We discuss three object detection and segmentation scenarios
based on varying amounts of available auxiliary information. In
the first case, depth data are available for model training but
not available for testing. We propose a structured Hough voting
method for detecting objects with heavy occlusion in indoor
environments, in which we extend the Hough hypothesis space to
include both the object's location, and its visibility pattern.

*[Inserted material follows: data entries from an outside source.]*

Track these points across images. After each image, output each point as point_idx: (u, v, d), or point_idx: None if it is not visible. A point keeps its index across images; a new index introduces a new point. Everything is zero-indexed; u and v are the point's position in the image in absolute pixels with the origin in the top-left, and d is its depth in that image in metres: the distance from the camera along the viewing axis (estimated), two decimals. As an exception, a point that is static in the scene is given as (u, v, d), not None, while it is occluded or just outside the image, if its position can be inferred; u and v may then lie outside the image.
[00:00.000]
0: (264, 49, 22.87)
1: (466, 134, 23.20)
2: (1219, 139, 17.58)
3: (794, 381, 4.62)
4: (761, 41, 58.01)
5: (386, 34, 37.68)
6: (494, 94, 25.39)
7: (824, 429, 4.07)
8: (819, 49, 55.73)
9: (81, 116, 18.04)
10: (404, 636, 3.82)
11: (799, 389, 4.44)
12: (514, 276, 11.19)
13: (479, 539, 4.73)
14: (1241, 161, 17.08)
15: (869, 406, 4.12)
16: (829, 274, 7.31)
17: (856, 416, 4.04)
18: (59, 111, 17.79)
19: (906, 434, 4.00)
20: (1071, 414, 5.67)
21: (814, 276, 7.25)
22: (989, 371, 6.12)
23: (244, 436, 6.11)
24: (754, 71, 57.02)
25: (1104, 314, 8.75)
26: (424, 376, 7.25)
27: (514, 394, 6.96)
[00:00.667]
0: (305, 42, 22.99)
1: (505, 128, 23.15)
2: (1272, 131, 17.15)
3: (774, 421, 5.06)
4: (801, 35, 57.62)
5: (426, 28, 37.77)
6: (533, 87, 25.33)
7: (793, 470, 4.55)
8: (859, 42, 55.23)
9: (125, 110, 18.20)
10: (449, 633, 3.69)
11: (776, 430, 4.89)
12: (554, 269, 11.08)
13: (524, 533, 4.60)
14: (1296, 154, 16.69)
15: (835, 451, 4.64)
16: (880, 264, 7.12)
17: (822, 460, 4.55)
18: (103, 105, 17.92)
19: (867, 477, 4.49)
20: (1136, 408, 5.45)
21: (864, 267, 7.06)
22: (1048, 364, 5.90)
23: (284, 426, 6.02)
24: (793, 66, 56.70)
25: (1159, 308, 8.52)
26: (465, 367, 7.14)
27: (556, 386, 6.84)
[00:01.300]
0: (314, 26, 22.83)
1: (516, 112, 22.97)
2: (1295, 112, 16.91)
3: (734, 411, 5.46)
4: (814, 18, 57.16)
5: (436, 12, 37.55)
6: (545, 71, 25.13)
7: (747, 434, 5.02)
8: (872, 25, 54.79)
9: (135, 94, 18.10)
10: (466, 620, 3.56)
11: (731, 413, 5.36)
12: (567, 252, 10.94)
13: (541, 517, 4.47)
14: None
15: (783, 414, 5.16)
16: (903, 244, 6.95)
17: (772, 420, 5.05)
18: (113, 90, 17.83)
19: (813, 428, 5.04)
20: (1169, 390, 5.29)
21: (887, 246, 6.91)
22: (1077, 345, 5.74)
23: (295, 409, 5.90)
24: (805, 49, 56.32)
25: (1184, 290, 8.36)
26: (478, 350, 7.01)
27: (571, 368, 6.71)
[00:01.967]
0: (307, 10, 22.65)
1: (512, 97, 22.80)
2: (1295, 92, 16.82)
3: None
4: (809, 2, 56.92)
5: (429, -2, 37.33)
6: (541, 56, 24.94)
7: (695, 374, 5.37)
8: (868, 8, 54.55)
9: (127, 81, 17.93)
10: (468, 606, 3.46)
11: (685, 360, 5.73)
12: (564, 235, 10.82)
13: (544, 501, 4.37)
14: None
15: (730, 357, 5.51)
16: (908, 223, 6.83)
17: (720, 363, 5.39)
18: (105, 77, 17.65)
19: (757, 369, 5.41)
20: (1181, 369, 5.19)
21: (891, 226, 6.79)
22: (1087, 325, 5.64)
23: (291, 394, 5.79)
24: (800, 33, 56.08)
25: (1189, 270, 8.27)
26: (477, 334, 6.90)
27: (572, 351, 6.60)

We design a new score function that accumulates votes for object
detection and occlusion prediction. In addition, we explore the
correlation between objects and their environment, building a
depth-encoded object-context model based on RGBD data. In the
second case, we address the problem of localizing glass objects
with noisy and incomplete depth data. Our method integrates the
intensity and depth information from a single view point, and
builds a Markov Random Field that predicts glass boundary and
region jointly. In addition, we propose a nonparametric,
data-driven label transfer scheme for local glass boundary
estimation. A weighted voting scheme based on a joint feature
manifold is adopted to integrate depth and appearance cues, and
we learn a distance metric on the depth-encoded feature manifold.

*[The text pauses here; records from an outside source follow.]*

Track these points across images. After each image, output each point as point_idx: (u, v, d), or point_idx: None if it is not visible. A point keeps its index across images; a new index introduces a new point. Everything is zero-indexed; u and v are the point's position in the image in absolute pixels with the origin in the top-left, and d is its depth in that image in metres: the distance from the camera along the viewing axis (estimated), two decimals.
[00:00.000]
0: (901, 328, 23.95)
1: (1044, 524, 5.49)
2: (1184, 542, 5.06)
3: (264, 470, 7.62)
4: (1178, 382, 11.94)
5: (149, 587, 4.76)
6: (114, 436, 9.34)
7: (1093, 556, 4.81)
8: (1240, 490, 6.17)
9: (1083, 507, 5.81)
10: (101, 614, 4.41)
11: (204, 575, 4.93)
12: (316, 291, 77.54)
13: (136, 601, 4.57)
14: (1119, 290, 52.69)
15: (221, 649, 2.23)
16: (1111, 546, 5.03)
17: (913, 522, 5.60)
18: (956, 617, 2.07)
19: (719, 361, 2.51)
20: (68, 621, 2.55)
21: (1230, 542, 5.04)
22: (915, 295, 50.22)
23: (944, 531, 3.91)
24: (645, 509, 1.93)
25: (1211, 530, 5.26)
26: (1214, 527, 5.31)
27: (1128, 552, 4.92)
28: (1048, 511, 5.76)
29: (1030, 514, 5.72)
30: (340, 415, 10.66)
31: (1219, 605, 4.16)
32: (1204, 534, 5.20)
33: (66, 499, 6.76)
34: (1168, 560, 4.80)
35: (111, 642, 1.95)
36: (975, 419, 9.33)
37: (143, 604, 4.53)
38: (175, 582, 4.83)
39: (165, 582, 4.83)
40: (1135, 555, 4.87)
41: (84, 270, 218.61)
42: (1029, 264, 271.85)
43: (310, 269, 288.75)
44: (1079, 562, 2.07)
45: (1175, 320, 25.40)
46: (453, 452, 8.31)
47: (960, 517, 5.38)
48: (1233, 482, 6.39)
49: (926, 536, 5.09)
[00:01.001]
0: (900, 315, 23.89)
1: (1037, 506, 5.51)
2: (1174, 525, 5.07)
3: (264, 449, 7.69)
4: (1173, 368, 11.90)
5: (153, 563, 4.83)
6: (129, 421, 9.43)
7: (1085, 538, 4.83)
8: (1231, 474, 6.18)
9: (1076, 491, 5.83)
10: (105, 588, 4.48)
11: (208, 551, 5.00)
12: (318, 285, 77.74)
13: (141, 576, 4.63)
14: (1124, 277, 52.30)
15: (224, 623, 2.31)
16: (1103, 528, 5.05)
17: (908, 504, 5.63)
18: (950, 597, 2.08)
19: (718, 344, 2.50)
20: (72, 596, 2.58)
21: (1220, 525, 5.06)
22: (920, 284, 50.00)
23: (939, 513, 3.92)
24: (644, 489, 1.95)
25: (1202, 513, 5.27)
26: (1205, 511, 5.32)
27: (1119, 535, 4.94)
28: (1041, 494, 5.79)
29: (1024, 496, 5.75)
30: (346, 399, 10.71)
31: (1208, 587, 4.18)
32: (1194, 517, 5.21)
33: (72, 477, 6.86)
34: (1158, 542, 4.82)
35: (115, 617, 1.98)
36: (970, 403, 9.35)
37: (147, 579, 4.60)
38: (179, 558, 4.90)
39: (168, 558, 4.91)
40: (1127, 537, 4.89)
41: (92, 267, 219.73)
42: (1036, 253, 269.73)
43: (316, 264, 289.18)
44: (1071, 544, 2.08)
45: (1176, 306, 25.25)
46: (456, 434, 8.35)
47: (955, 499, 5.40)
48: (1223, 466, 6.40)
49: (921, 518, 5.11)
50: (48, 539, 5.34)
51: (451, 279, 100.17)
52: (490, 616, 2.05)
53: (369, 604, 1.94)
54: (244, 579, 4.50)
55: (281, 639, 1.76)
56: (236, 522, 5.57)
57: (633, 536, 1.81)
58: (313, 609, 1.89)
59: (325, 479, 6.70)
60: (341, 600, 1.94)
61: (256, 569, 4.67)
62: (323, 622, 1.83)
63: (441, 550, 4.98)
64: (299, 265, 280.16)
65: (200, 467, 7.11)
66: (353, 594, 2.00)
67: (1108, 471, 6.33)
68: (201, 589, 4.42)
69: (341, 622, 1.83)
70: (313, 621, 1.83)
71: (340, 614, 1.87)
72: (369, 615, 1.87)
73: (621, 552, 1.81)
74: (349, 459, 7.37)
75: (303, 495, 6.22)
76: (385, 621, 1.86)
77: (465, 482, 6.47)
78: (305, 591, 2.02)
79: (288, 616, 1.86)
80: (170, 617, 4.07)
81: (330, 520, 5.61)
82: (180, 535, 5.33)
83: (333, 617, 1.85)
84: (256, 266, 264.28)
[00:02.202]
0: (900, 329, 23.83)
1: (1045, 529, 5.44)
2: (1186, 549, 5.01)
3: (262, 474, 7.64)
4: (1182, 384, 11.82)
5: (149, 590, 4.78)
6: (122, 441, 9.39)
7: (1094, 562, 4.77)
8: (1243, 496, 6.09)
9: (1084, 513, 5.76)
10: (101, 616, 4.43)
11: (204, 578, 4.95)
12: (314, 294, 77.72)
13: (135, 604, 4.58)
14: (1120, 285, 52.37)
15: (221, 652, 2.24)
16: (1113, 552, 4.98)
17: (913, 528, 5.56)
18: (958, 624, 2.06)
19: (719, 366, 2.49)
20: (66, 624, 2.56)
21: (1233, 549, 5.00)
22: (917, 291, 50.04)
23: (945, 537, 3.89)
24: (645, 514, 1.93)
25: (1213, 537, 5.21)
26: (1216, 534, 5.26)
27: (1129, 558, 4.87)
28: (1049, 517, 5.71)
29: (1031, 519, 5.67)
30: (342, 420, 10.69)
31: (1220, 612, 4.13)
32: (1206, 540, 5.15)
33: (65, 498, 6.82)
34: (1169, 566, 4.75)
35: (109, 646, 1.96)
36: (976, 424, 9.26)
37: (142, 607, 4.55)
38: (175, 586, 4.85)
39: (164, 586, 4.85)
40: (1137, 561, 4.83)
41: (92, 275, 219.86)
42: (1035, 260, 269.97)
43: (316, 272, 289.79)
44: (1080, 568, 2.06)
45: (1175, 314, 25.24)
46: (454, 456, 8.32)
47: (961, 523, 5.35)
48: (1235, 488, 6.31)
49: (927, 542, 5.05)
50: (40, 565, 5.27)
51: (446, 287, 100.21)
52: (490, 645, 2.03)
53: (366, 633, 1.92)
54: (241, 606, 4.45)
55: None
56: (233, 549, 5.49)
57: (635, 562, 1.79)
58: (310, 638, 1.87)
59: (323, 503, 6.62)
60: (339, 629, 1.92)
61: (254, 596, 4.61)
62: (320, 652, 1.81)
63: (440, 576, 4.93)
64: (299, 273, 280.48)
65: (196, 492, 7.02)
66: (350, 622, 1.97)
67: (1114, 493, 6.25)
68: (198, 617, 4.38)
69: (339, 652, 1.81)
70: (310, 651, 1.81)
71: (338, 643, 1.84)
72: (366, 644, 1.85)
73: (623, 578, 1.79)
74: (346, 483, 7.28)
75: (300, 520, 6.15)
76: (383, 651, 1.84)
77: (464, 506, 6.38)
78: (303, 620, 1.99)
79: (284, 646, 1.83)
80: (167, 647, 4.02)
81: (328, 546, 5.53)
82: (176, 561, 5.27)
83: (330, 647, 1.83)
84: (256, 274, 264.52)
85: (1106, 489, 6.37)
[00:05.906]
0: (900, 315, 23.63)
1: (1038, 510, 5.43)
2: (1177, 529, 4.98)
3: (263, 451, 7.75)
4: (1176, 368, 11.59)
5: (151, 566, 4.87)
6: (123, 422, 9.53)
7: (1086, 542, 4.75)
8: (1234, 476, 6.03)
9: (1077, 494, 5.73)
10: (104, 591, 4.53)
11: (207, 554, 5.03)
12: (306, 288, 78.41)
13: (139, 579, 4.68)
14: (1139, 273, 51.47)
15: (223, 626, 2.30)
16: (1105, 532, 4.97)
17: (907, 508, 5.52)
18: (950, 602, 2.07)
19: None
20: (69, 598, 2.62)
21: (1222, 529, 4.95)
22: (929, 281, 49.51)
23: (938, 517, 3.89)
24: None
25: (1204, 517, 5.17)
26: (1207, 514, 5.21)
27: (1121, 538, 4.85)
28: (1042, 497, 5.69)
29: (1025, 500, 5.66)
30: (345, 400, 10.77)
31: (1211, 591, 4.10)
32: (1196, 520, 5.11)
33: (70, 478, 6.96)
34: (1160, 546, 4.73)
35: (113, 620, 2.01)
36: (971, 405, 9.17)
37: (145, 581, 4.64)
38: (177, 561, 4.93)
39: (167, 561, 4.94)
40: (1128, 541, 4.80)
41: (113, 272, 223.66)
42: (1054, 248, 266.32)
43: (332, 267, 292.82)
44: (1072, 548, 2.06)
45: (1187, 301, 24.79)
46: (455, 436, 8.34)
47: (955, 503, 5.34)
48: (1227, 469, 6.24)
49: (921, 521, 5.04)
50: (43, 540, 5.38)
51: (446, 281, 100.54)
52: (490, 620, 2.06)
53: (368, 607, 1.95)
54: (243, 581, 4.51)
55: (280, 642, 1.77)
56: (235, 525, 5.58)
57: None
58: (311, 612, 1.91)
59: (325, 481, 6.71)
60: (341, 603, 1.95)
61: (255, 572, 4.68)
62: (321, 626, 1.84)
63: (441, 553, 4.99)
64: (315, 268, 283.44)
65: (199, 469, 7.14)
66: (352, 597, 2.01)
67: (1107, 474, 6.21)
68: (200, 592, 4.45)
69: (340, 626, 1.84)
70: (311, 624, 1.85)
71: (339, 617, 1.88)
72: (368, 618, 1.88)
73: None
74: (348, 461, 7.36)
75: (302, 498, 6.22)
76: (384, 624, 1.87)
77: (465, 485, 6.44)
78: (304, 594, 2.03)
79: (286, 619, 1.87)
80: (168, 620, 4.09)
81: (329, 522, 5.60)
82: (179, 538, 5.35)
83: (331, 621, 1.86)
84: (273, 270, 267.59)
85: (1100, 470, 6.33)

In the third case, we make use of unlabeled data to relax the
annotation requirements for object detection and segmentation,
and propose a novel data-dependent margin distribution learning
criterion for boosting, which utilizes the intrinsic geometric
structure of datasets. One key aspect of this method is that it
can seamlessly incorporate unlabeled data by including a graph
Laplacian regularizer. We demonstrate the performance of our
models and compare with baseline methods on several real-world
object detection and segmentation tasks, including indoor object
detection, glass object segmentation and foreground segmentation
in video